The Slatest

Judge Rules Democrats Can Sue Trump Over Potential Emoluments Violations From Hotel Profits

The presidential limousine parked in front of the Trump hotel as  President Trump attends dinner with supporters on April 30, 2018 in Washington, DC.
The presidential limousine parked in front of the Trump hotel as President Trump attends dinner with supporters on April 30, 2018 in Washington, DC. Pool/Getty Images

Lost among the all-consuming Brett Kavanaugh confirmation debate, a federal judge on Friday allowed a lawsuit against President Trump filed by 200 congressional Democrats, alleging the Trump Organization’s ongoing business with foreign governments violates the Constitution’s emoluments clause, can proceed.
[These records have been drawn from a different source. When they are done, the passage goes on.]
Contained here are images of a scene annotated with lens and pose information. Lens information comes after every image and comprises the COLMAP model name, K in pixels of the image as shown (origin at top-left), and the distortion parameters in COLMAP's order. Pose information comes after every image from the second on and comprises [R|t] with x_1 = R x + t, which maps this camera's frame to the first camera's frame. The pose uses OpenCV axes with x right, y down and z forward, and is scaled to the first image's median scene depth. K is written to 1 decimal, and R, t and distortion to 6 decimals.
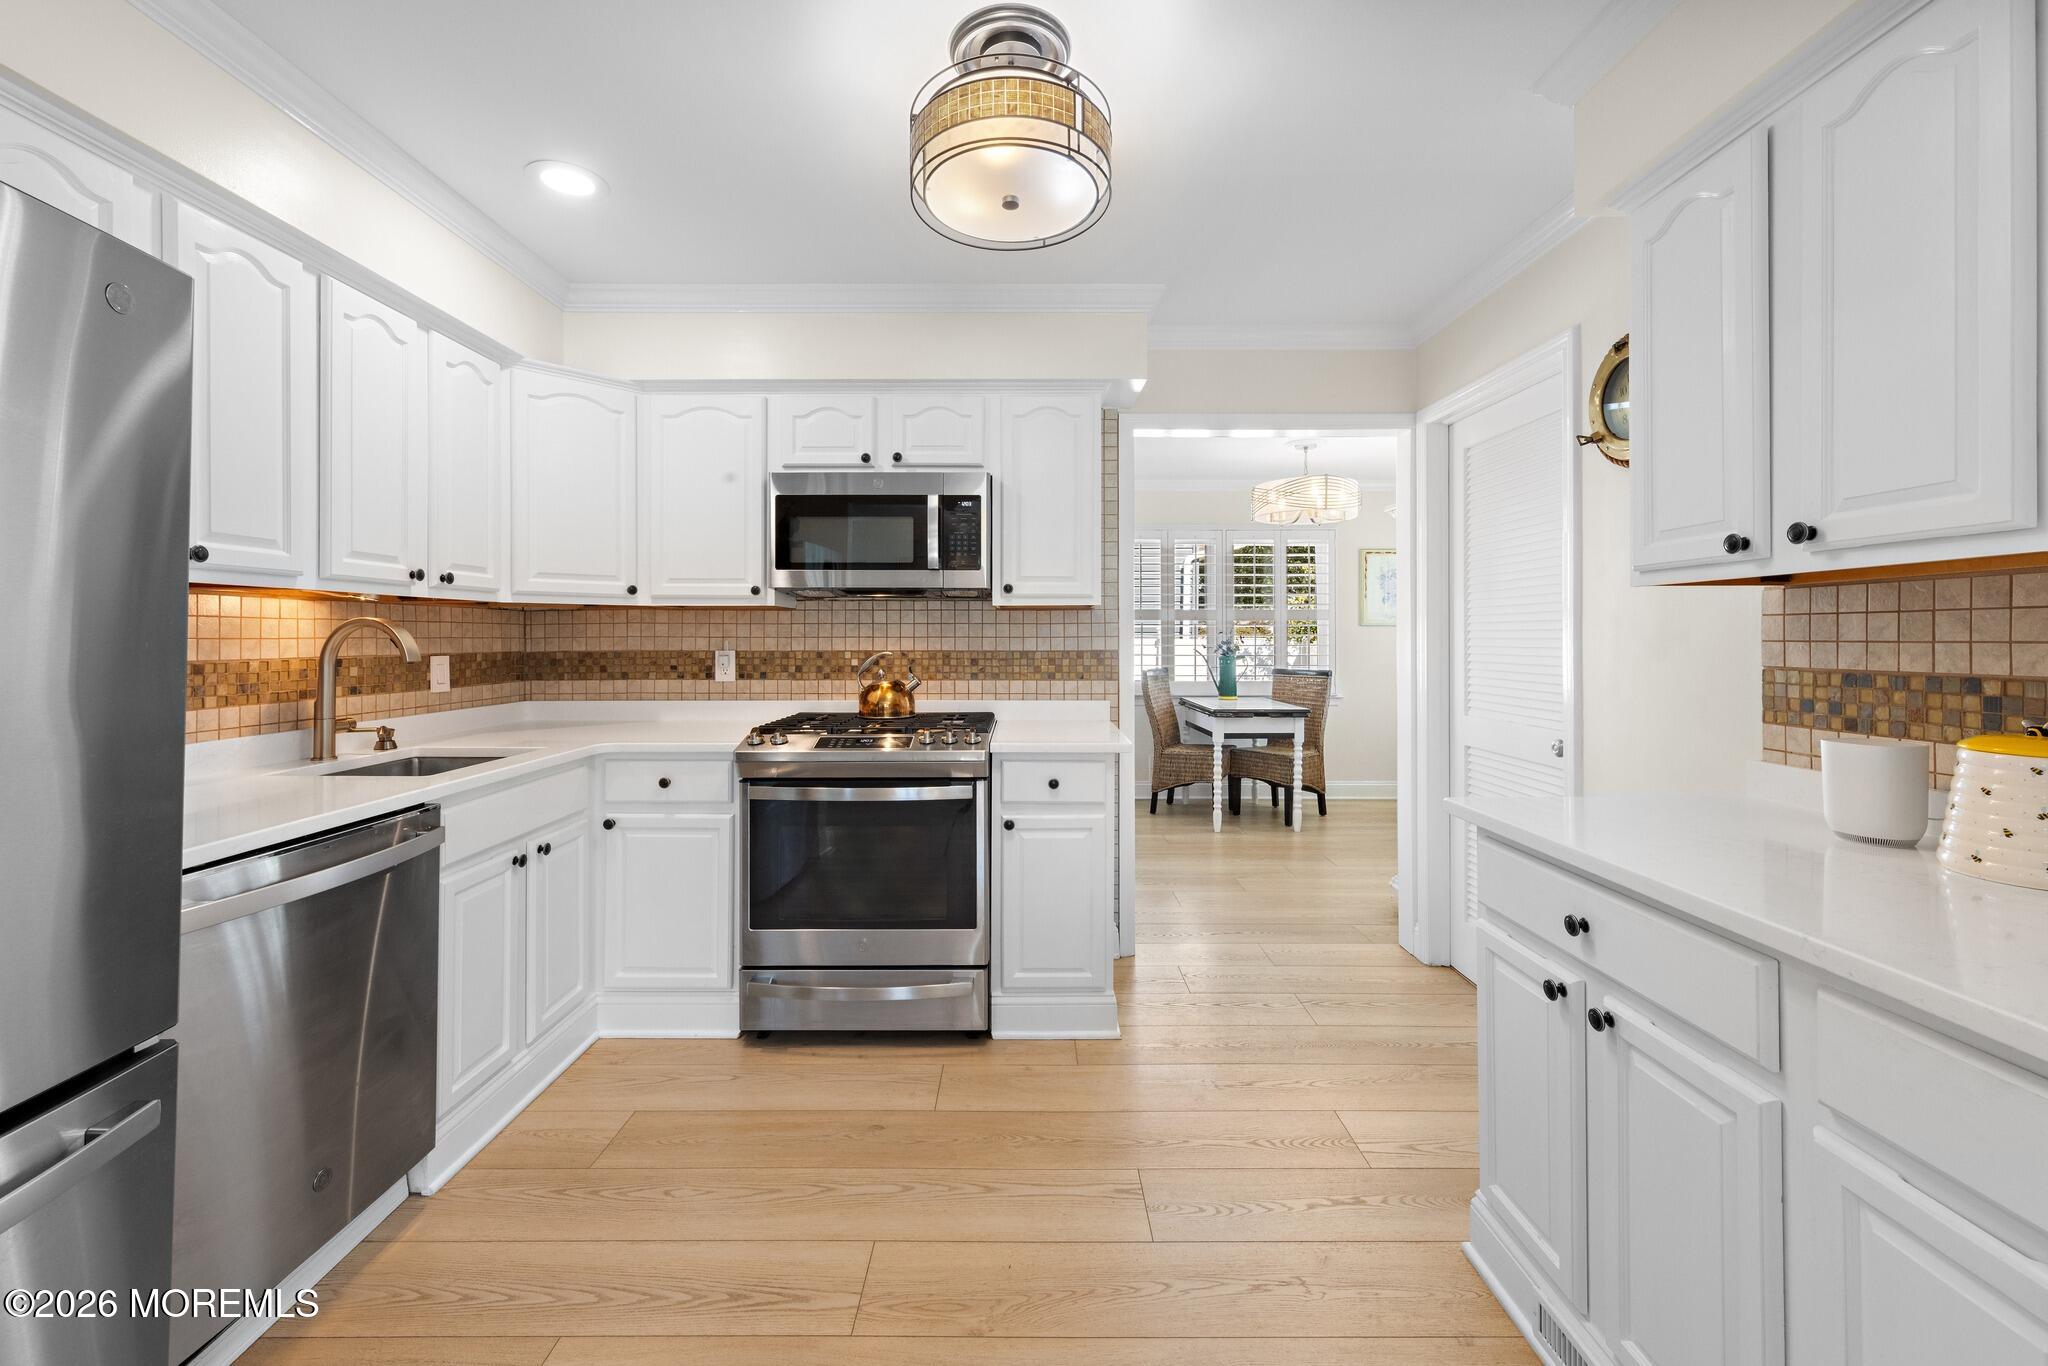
lens RADIAL K [[826.5, 0, 1025.0], [0, 826.5, 633.3], [0, 0, 1]] dist [0.004513, 0.000091]
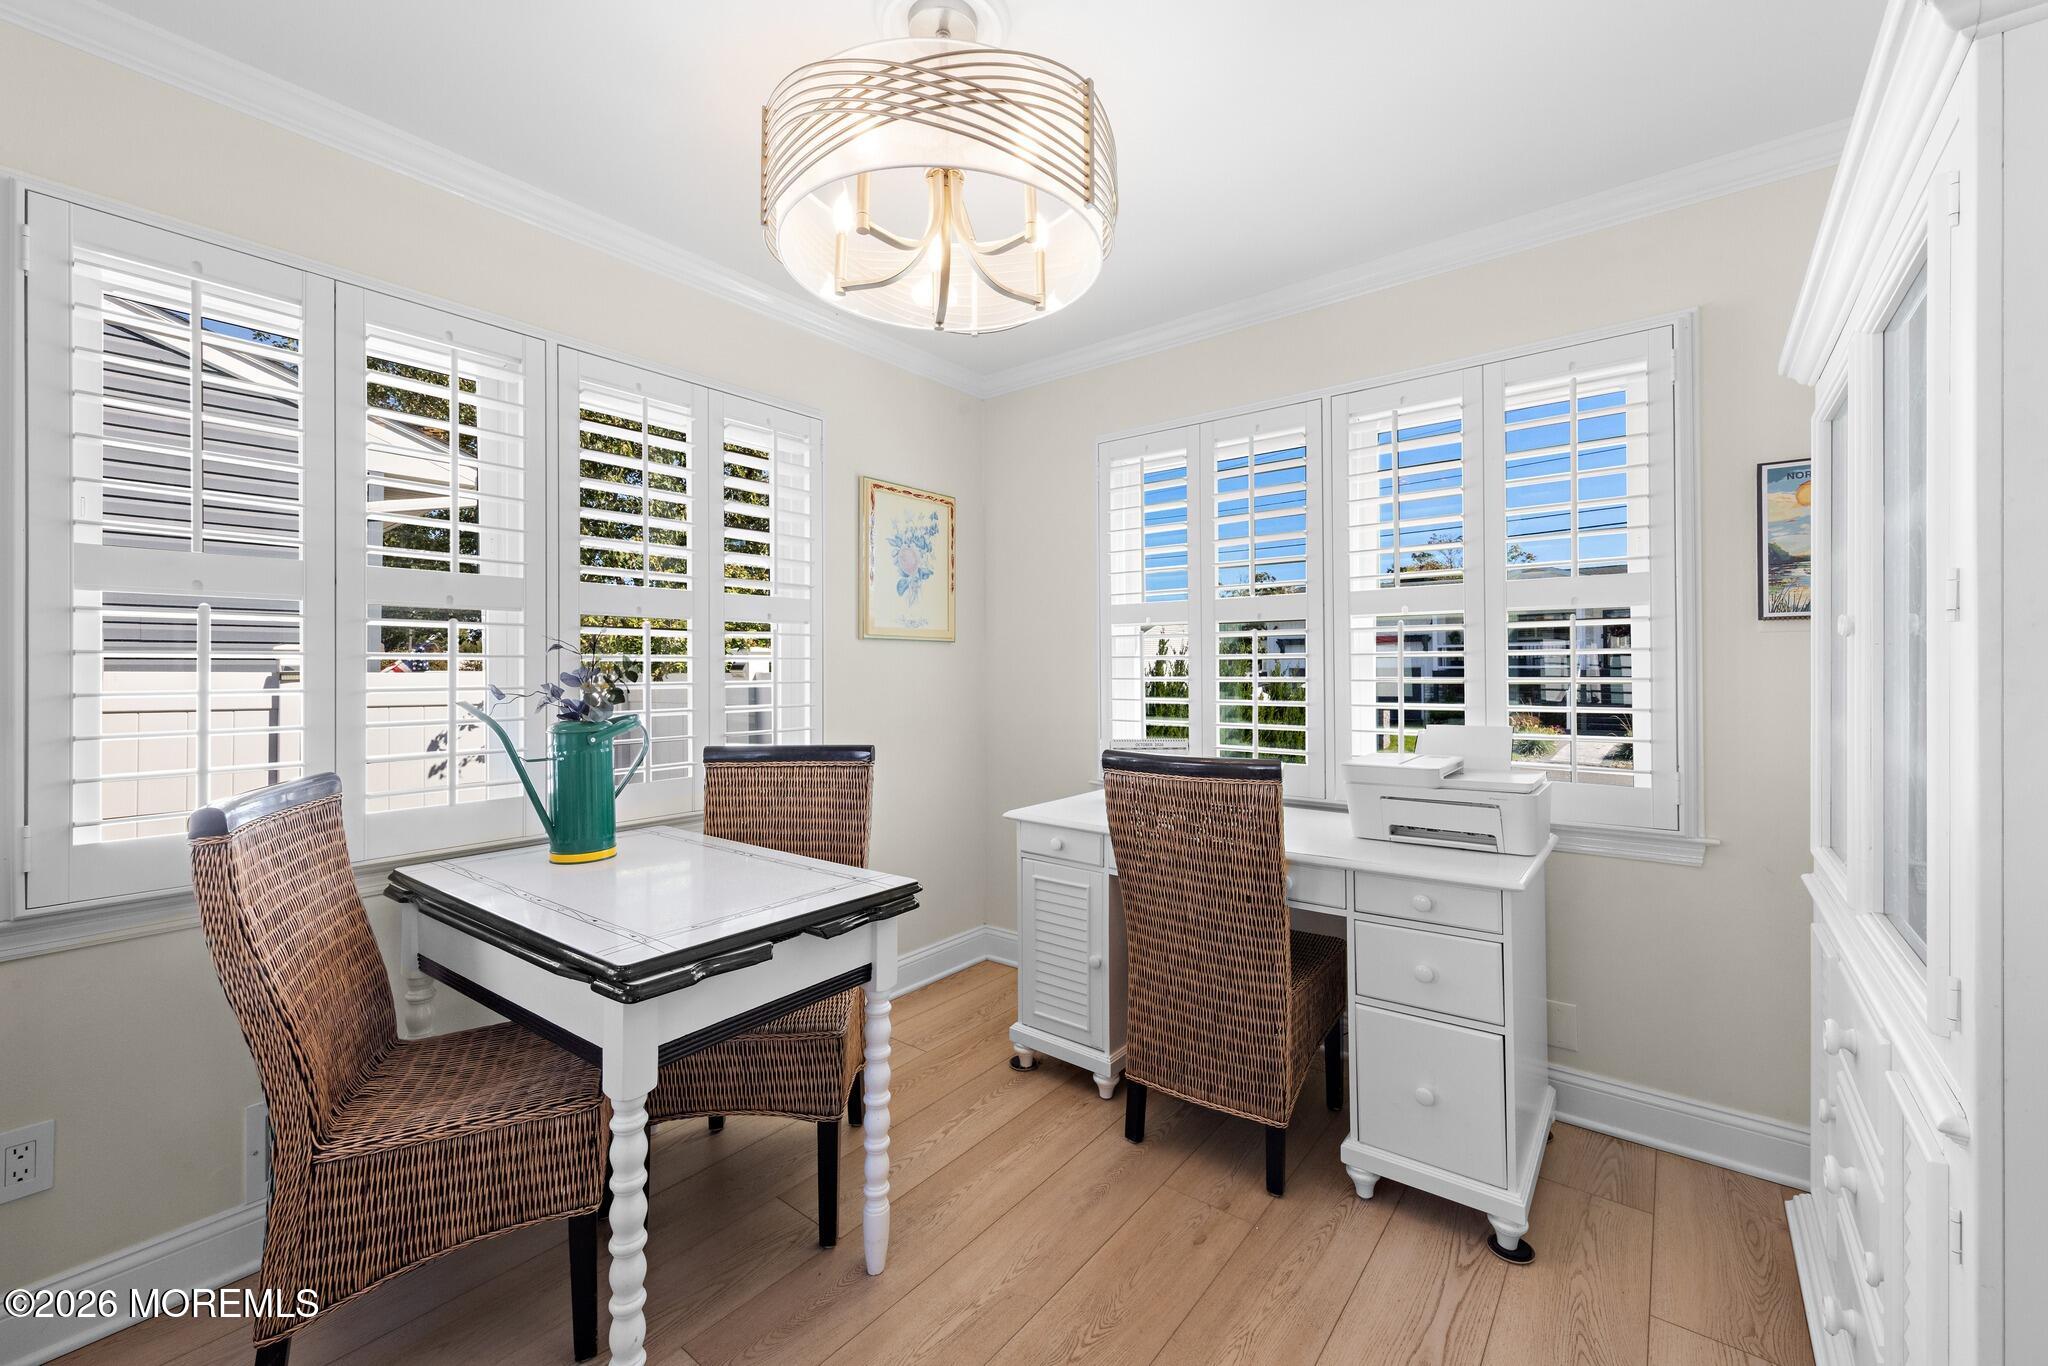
lens RADIAL K [[826.5, 0, 1032.8], [0, 826.5, 666.8], [0, 0, 1]] dist [0.004513, 0.000091]
pose [[0.616995, 0.000700, 0.786966, 0.196399], [0.006376, 0.999962, -0.005888, 0.018084], [-0.786941, 0.008650, 0.616968, 1.288485]]
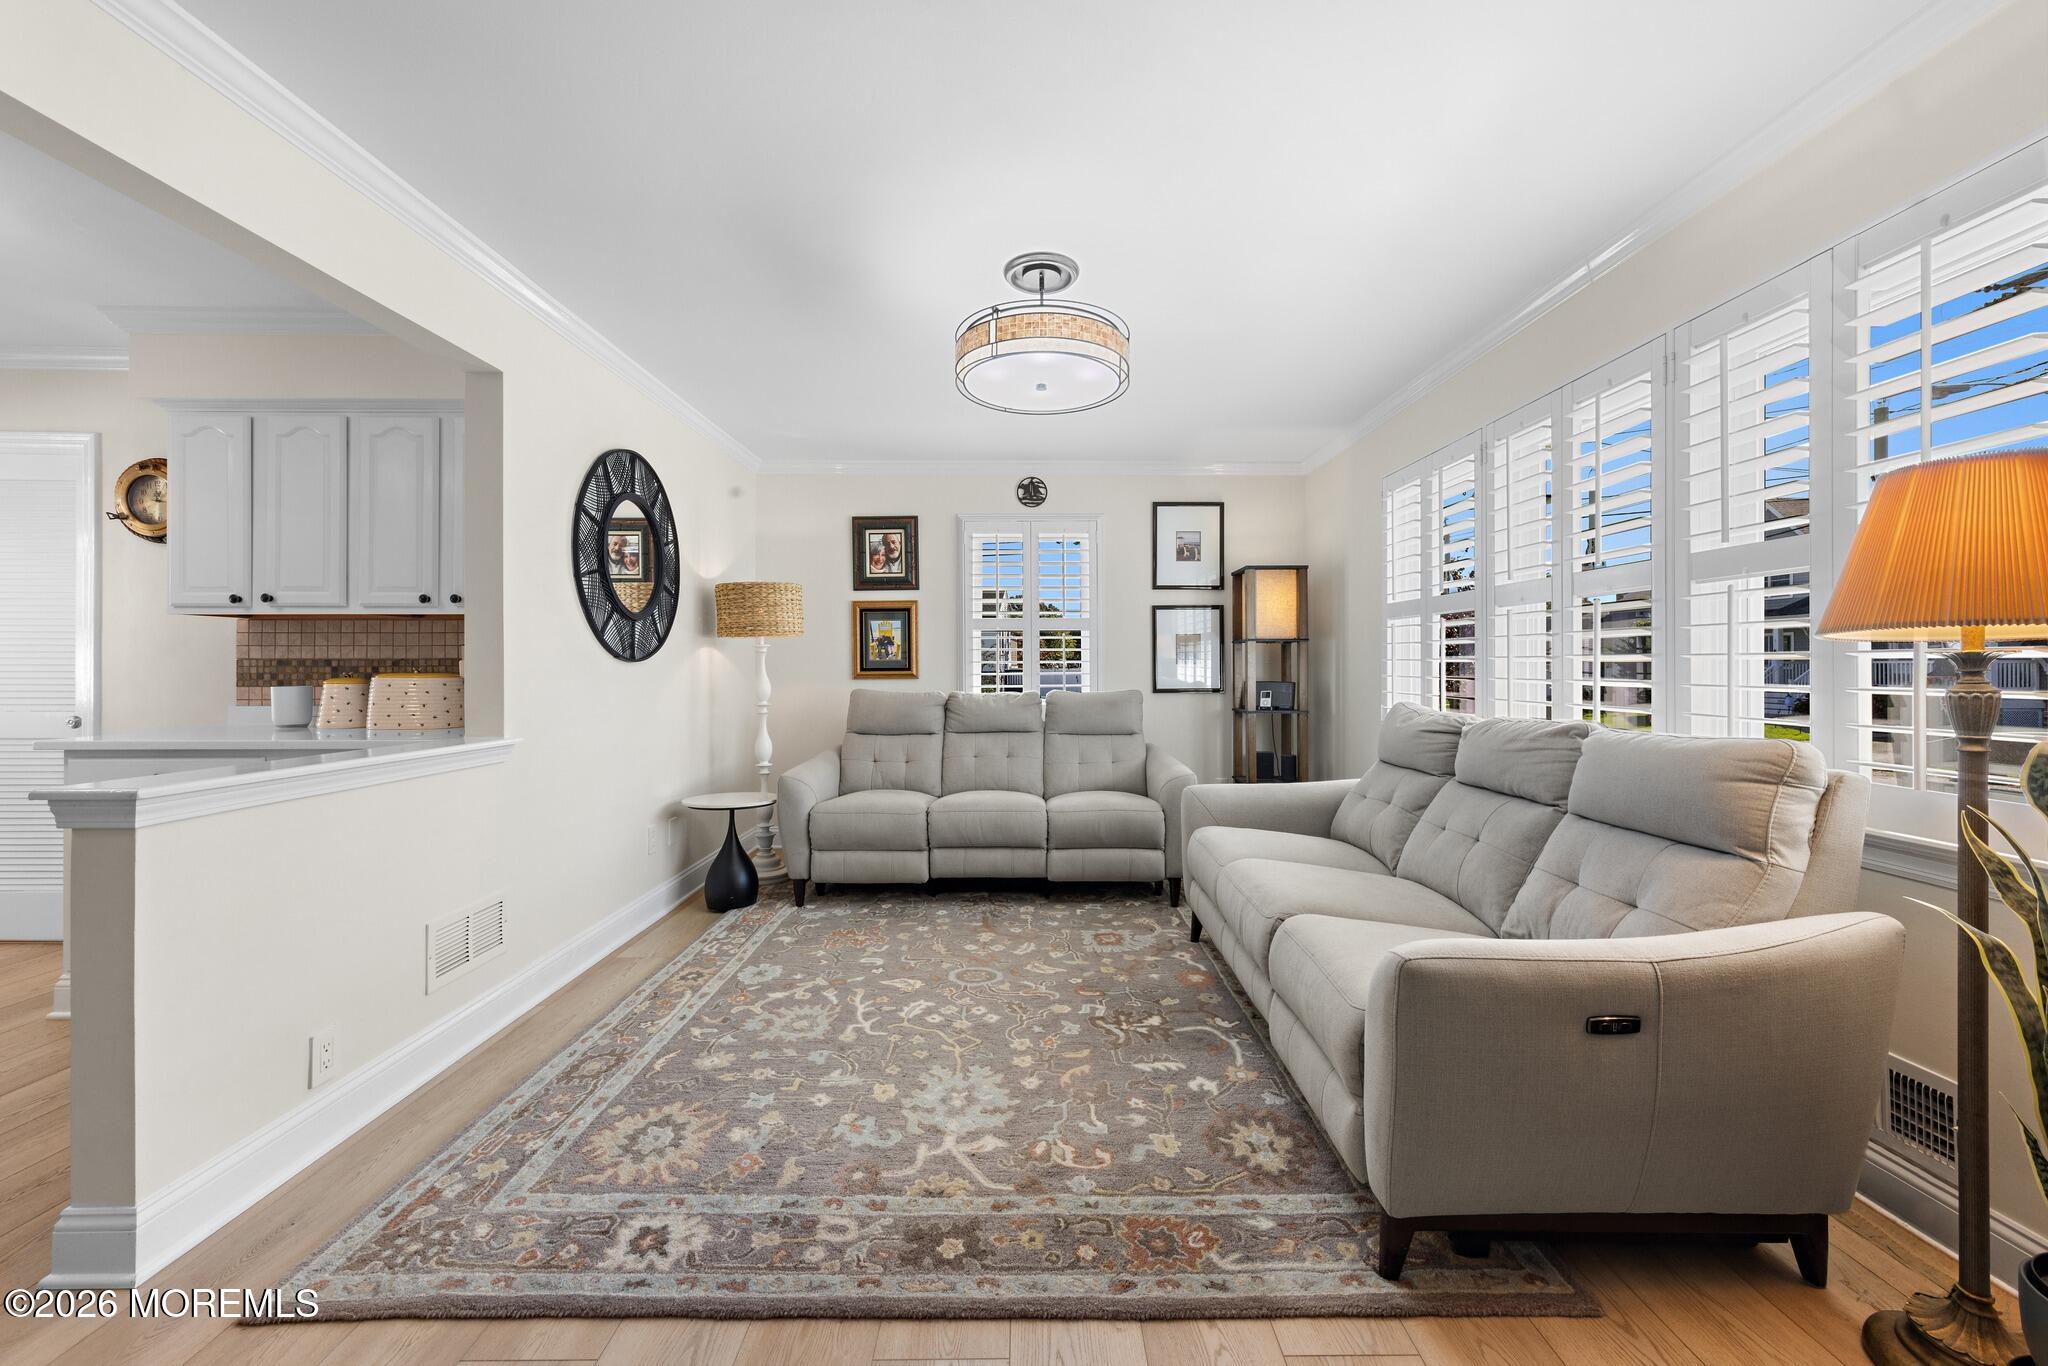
lens RADIAL K [[793.2, 0, 1024.4], [0, 793.2, 661.1], [0, 0, 1]] dist [0.002624, -0.000276]
pose [[0.004459, 0.004995, 0.999978, -0.528342], [-0.005808, 0.999971, -0.004969, 0.023510], [-0.999973, -0.005786, 0.004488, -0.470191]]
The Justice Department sought to have the case dismissed, but Federal Judge Emmet Sullivan ruled that the Democratic legislators did, in fact, have legal standing to bring the case.

While other Trump Organization business dealings abroad may also violate the Constitutional prohibition on the president receiving financial benefits from foreign governments, the Democrats’ case centers on Trump’s hotels, in particular the Trump hotel in downtown Washington, D.C., which has played host to numerous foreign embassy events and visiting foreign officials. Senator Richard Blumenthal of Connecticut told the New York Times there are other potential emolument conflicts and he believes “the president has violated the clause by collecting trademarks from China, rent paid by foreign governments at his real estate properties worldwide and government approvals for his business dealings. He also suggested that Mr. Trump’s businesses may have collected payments and benefits that are unknown to Congress.”

The Democrat’s suit argues that the Constitution bars the president from taking payment from foreign states “without the consent of Congress.” “Trump has not given Congress any details of these transactions, nor has he asked Congress’s permission for them,” the Washington Post reports. “Trump says he doesn’t need to—by his reckoning, these transactions don’t fit the Founding Fathers’ definition of ‘emoluments.’ They are business deals, he says, not payoffs.” The lack of transparency, Democrats argue, amounts to Trump effectively bypassing congress and the Constitutional requirement of congressional consent.

“The Clause requires the President to ask Congress before accepting a prohibited foreign emolument,” Sullivan wrote in his opinion. “[Trump] has neither asked for their consent nor provided them with any information about the prohibited foreign emoluments he has already allegedly accepted.” The ruling also acknowledged that lawmakers did not have reasonable recourse other than the courts. The ruling, however, is just the beginning of the suit as, the Post notes, “Sullivan still must rule on questions that include whether the Founding Fathers’ definition of ‘emolument’ was broad enough to include a foreign embassy paying the president to rent a hotel ballroom.”